Review the current disk usage metrics using the File Explorer (Windows) or running df -h (UNIX). Once the top disk/partition is identified, review the contents and their individual usage within. For example, running du -h --max-depth=1 in UNIX or WindirStat on Windows can display the usage per file or subfolder within a particular folder. Repeat the process until the top consumers have been identified.

The following sections detail the appropriate cleanup steps for each component of the Appian environment

Application Server

For application servers the objects that typically grow and need to be cleaned up are:

  • Log files
  • Application server cache

Log files can be compressed or moved to another location to save disk space. Old log files can also be cleaned up periodically by scheduling a job.

If log files are observed to be growing at a faster than normal rate, this may be due to enabling DEBUG for one or more classes. Check for DEBUG messages in the log files and make sure to disable any loggers that are not needed.

Appian Technical Support may also be able to assist in identifying possible causes for excessive growth in log file size.

Search Server

The search server index data stored in <APPIAN>/_admin/search_local/ can be cleared if required to release some disk space, following the steps in KB-1082. In addition, the search server log files stored in <APPIAN>/logs/search-server/ can also be periodically deleted.


Engine data base files of type *.kdb, log files within <APPIAN>/logs/ and archived processes can be managed through the cleanup script provided as part of the base product.

Additionally, log files and archived processes may be compressed to save space.


Business data such as files and folders within Appian’s document management are also stored as physical files on disk within the <APPIAN>/_admin/accdocs*/ directories. By following the steps below, It is possible to pinpoint the exact Knowledge Center in Appian that is consuming the most disk space:

  1. Navigate to <APPIAN>/_admin/.
  2. Execute du -h --max-depth=1 or use WinDirStat and navigate into the particular accdocs folder that records the most disk usage.
  3. The folder names correspond to Appian knowledge centers.

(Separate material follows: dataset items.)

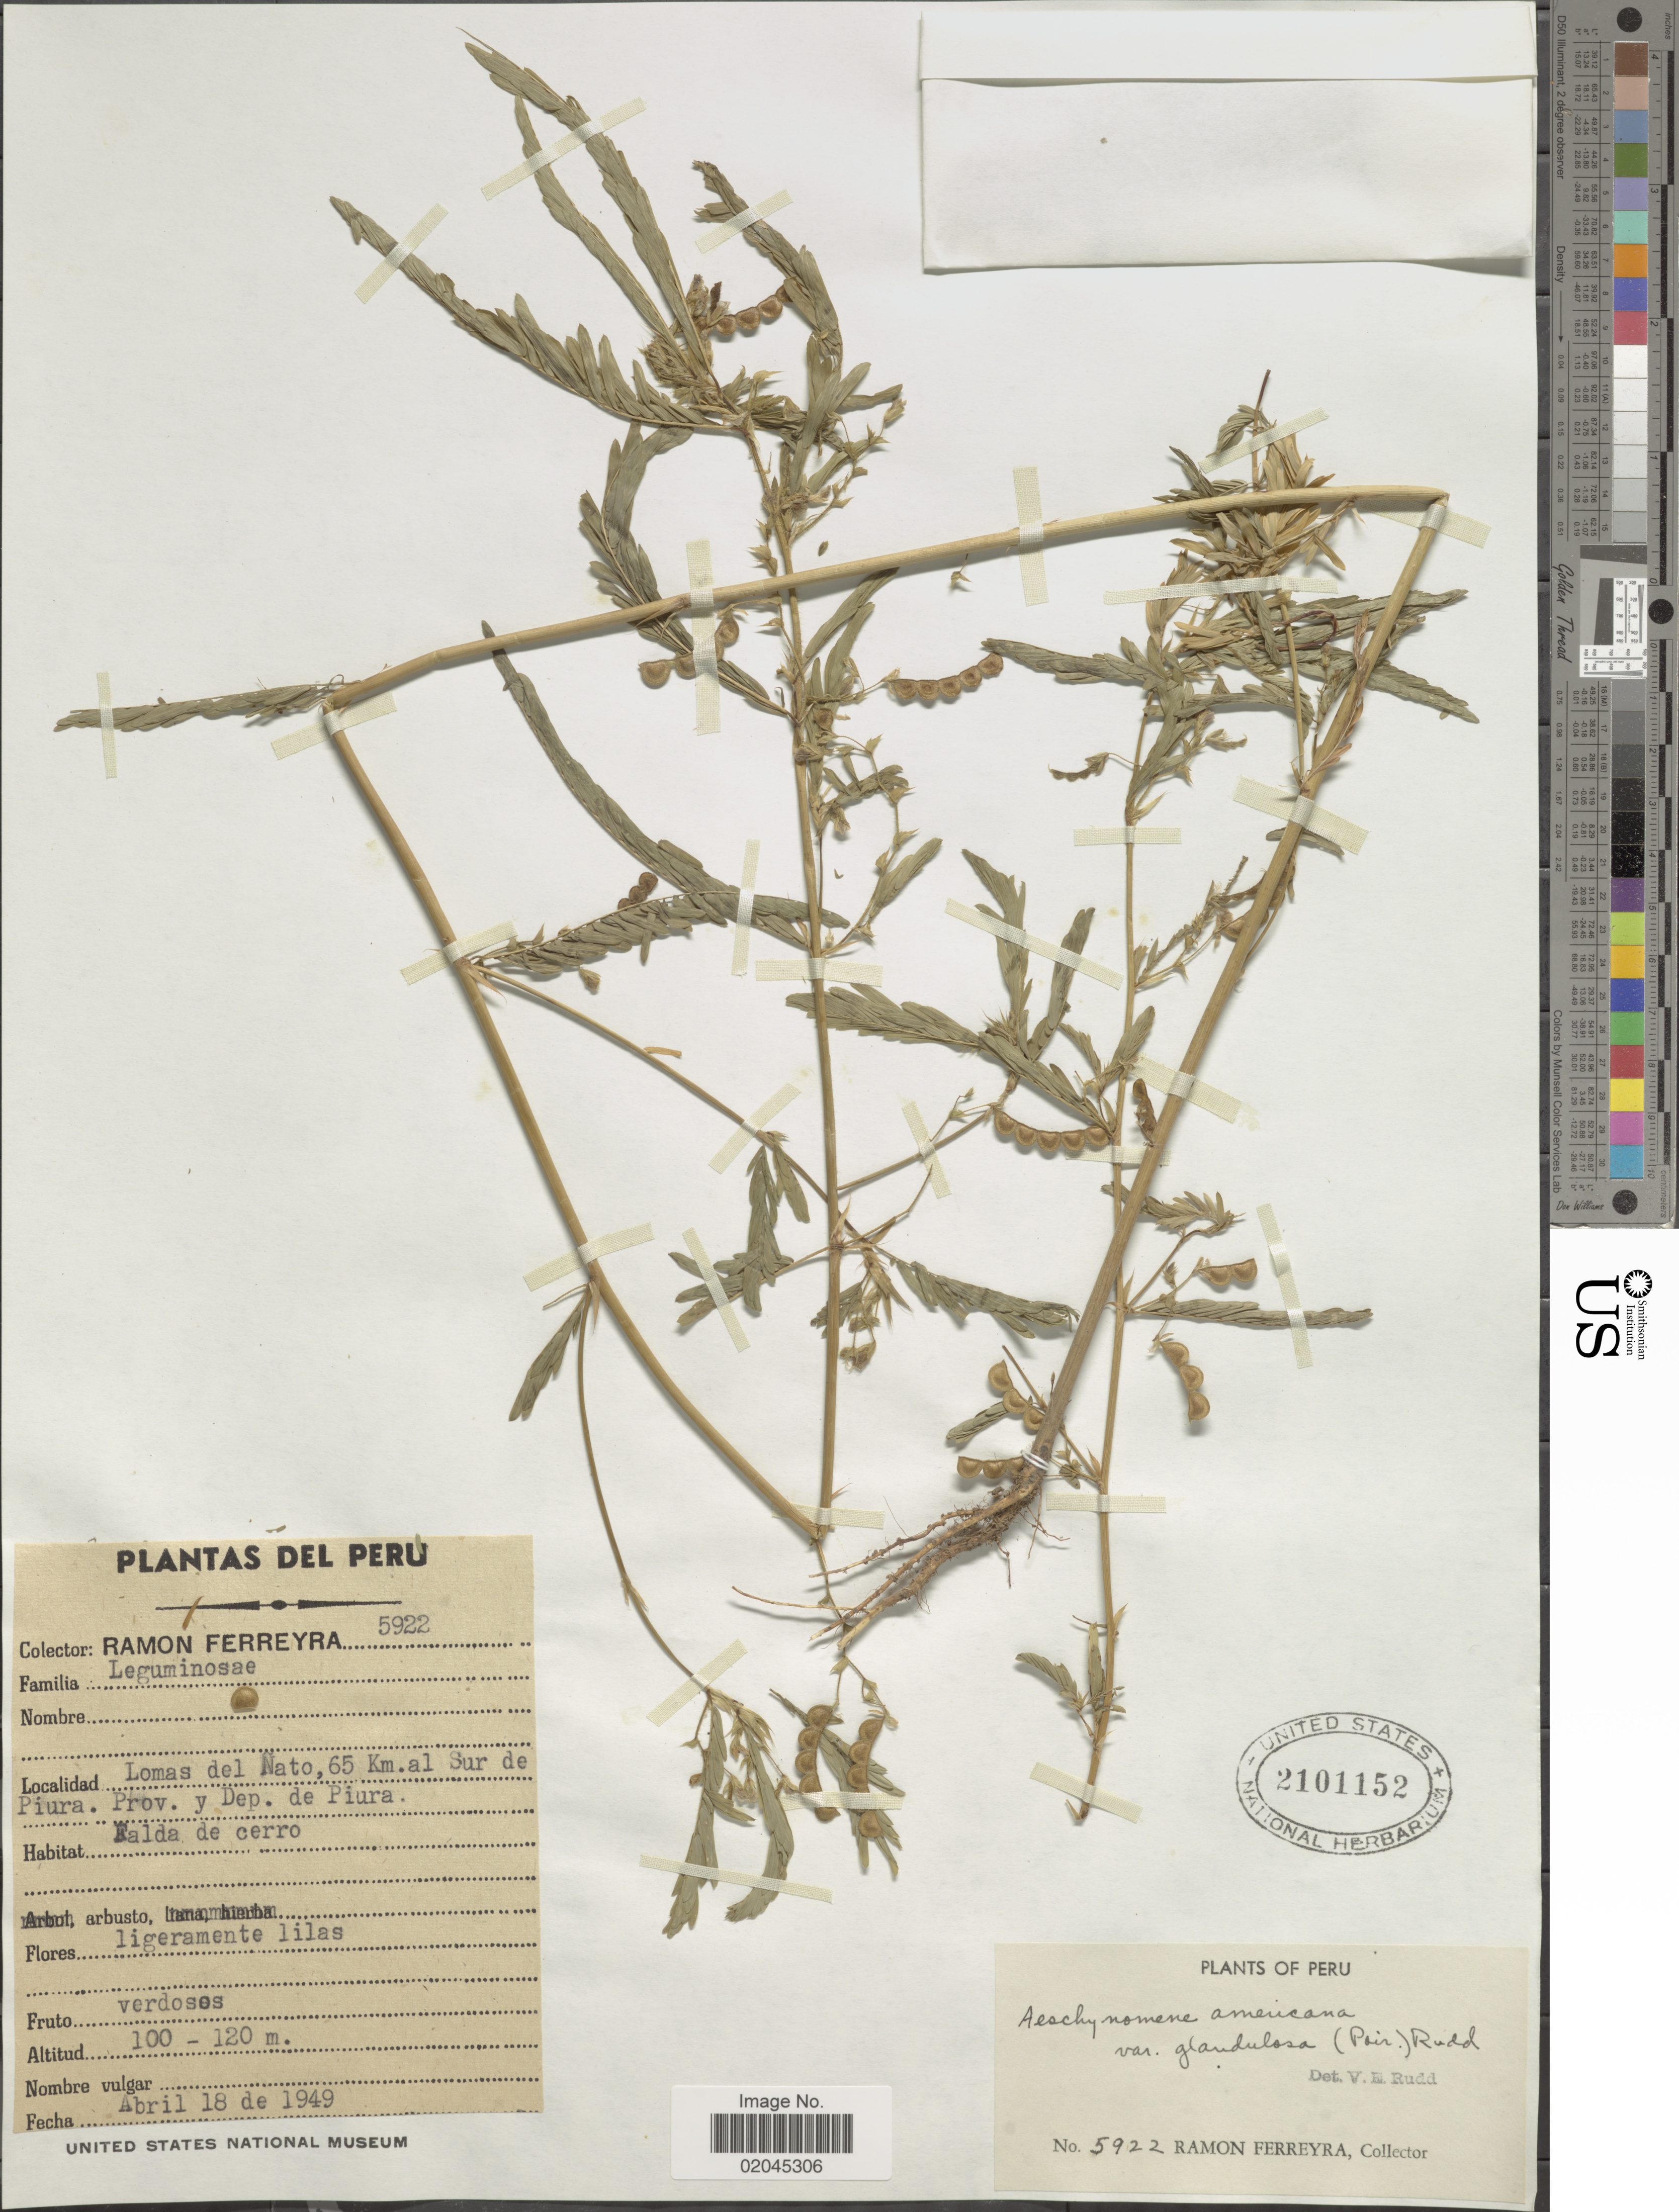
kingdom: Plantae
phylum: Tracheophyta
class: Magnoliopsida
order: Fabales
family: Fabaceae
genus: Aeschynomene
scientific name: Aeschynomene americana var. americana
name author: L.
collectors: R. A. Ferreyra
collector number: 5922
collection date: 1949-04-18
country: Peru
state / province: Piura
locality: Lomas del Nato, 65 Km al Sur de Piura. Prov. y Dep. de Piura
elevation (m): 100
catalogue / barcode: US 2101152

With this in mind, run du -h --max-depth=1 or use WinDirStat within the accdocs folder to see top knowledge centres by disk usage and note the name/number of the folder
  4. Login to Appian and navigate to /suite/kc/<FOLDER_NUMBER>. This allows you to browse the top consumers by name and make it easier to review and cleanup unwanted documents or folders.

Note: For System Knowledge Centers except for the Temporary Documents Knowledge Center, contact Appian Technical Support to coordinate the necessary cleanup operations.

Alternately, this command can be used in UNIX to know from the OS level who the top 10 consumers are within a particular folder:

find -type f -exec du -Sh {} + | sort -rh | head -n 10

This returns the internal names for each content object, which can be passed as an argument into getContentDetailsByInternalName() to get more information.

Recommendations to optimize Disk usage

  • Perform regular Data Maintenance
  • Set file upload and Knowledge centre limits such as conf.content.max.temporary.uploaded.files.age,, or server.conf.collaboration.DEFAULTSPACE.

Affected Versions

This article applies to all versions of Appian.